» **TRECHO DO DOCUMENTO**

A história de Soteldo é daquelas que se repete no futebol. Uma pessoa que cresceu em um ambiente difícil, mas o talento como propulsor para alçar voos. A aposta feita pela direção do Grêmio é que o ambiente no CT evitará que o passado de problemas extracampo afete o talento que o venezuelano é capaz de mostrar. Uma missão que Renato Portaluppi se orgulha de ter mais acertos do que erros na carreira.
— Lidar com esse tipo de jogador é muito fácil. Fácil demais. A altura dele não influencia em nada. Eu quero é futebol. E futebol ele tem de sobra — disse Renato, em contato com ZH.
A história do novo jogador gremista começa em Acarigua, onde nasceu em 1997. Criado no bairro conhecido por El Muertico (o mortinho, em Português), sofreu em um ambiente de violência e miséria. As más companhias quase o levaram para longe do futebol. O comportamento inadequado custou uma vaga na base do Caracas. Mas uma segunda chance, desta vez no Zamora, o fez ser profissional. Estreou pela equipe principal em 2013, com apenas 16 anos.
A ida para o Huachipato surpreendeu. Se imaginava que um dos protagonistas da equipe vice-campeã mundial sub-17 iria para a Europa. Mas foi no Chile onde o atacante passou a ganhar manchetes. O bom rendimento o levou para a Universidade do Chile em 2018.

» **ITEM DE AÇÃO**
Você pode atualizar o texto sobre Soteldo, reescrevendo-o a partir de "A história do" e seguindo até "apenas 16 anos.", com "Zamora" substituído por "Deportivo Lara"? Use somente o texto acima como fonte.

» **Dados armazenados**

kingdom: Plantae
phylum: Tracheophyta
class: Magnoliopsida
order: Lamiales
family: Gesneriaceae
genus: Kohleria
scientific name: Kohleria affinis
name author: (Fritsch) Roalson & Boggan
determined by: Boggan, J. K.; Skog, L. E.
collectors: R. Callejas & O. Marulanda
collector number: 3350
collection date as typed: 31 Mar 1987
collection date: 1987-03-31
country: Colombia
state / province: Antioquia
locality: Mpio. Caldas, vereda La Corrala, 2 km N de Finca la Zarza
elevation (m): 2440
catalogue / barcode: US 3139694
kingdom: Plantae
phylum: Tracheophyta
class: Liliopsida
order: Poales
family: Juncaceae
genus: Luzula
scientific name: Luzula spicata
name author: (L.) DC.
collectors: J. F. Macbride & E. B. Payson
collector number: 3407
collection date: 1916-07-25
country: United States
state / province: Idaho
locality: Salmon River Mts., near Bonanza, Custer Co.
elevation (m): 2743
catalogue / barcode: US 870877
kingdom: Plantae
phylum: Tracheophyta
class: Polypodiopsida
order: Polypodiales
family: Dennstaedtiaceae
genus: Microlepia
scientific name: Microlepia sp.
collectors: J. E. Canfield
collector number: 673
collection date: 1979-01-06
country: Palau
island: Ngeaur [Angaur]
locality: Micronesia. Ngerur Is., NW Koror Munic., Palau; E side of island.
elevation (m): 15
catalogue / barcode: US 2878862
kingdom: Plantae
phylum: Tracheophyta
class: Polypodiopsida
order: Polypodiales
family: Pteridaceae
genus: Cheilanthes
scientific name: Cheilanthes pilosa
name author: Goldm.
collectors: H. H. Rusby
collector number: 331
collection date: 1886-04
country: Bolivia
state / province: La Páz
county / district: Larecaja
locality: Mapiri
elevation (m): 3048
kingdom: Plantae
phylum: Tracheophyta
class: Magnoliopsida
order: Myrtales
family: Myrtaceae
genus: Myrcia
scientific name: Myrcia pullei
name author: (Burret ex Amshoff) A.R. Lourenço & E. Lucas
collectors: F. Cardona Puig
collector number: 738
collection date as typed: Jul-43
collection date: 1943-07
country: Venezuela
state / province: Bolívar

» **ESPAÇO DE RESPOSTA**
A história do novo jogador gremista começa em Acarigua, onde nasceu em 1997. Criado no bairro conhecido por El Muertico (o mortinho, em Português), sofreu em um ambiente de violência e miséria. As más companhias quase o levaram para longe do futebol. O comportamento inadequado custou uma vaga na base do Caracas. Mas uma segunda chance, desta vez no Deportivo Lara, o fez ser profissional. Estreou pela equipe principal em 2013, com apenas 16 anos.